I was urged to get on a wheelchair, with only a vest top on and a sheet slung over my lower half, and I was run through the corridors and into a room in the labour ward, roaring in pain the whole way. I climbed onto the bed, with the feeling of my baby’s head ready to come out. The midwife turned her back for a moment to attend to something – I had a contraction and almost against my will pushed, hard. I felt the entirety of my baby’s body come straight out. Shocked, I said nothing, and my midwife turned around and gasped. Suddenly more medical professionals entered the room – my baby was wiped and put on my chest. ‘What was the time of birth’? one asked. My midwife was flustered – she hadn’t even had the time to check it had been so fast. ‘1:20am’ she answered. I’d been in labour for around an hour and a half.

I don’t recall how much time we had together as a new family – it felt like barely minutes before another midwife was gently telling me that she thought I’d had a third degree tear. All I knew was that more and more bloody towels kept being taken up from under me and rapidly replaced. We were urged to ‘take pictures and bond’ despite the fact that shortly I’d be taken away for surgery.

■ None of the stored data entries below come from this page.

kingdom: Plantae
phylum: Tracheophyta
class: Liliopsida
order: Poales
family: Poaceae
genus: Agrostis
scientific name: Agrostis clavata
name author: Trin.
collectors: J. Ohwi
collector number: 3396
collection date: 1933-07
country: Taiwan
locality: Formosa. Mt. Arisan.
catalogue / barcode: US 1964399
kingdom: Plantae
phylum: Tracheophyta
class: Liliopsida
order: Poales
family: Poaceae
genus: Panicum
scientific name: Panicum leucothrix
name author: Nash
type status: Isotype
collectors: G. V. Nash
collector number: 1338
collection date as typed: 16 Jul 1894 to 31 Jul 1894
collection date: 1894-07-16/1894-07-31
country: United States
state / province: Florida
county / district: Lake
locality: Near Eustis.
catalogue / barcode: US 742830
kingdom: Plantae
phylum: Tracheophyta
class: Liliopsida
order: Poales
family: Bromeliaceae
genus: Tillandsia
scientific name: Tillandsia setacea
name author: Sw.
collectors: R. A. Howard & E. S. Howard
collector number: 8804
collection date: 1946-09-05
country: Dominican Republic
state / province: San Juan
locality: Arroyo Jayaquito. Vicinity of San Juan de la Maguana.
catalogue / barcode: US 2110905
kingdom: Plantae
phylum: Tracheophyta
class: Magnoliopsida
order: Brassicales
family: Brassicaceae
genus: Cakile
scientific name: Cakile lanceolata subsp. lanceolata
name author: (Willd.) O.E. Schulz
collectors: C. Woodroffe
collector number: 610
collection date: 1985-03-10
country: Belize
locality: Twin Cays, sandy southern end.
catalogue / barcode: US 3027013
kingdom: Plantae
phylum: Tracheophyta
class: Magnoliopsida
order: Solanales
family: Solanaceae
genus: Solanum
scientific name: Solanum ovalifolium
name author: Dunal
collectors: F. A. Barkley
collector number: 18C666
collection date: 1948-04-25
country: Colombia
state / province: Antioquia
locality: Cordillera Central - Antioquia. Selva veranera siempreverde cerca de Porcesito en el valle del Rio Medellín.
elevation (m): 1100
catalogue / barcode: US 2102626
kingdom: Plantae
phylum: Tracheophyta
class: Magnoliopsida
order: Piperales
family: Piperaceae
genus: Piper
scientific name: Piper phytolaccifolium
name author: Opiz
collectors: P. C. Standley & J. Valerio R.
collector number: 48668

I almost laughed – I couldn’t think of anything I wanted to do less than have a picture taken. Mr F was in shock – he’d left his wife falling asleep and returned shortly after to find me in full blown labour. Our baby was born less than 40 minutes after he got back to the hospital.

I was taken for surgery to repair my third degree tear. I was given an anesthetic which mercifully numbed my lower half. I was nearly asleep as for the first time I was completely comfortable. I kept urging the midwife to check on my husband and baby. During the surgery I remember looking at my monitor – ‘why aren’t you measuring her heart rate?’ I asked. ‘Because she’s no longer inside you’ they answered, bemused.

I was in surgery for around two hours before being reunited with my husband and baby. With the pain numbed, I felt euphoric. My husband was not faring as well, and seemed completely out of it and shocked. He’d been left almost completely on his own with our new baby, worried sick about me, with no sleep, following a fast traumatic birth where he’d had to watch the bloody towels, the concerned faces of the medical professionals, and his wife in absolute agony – he’d felt helpless.

Fortunately, our gorgeous baby girl was unscathed by the birth. My husband and I – not so much. Besides the physical pain, I was left confused, angry and emotional. Our plans for future babies are now on hold following the most terrifying experience of our lives.

We have sought help and been offered a debrief/counselling session back at the hospital – however the earliest appointment is three and a half months after the birth. We are able to talk to each other, and have been open with our friends, family and medical professionals that our birth was traumatic, but currently I am worried about the long lasting emotional effects it has caused.

Have you experienced any emotional pain from your birth? How did you cope with it?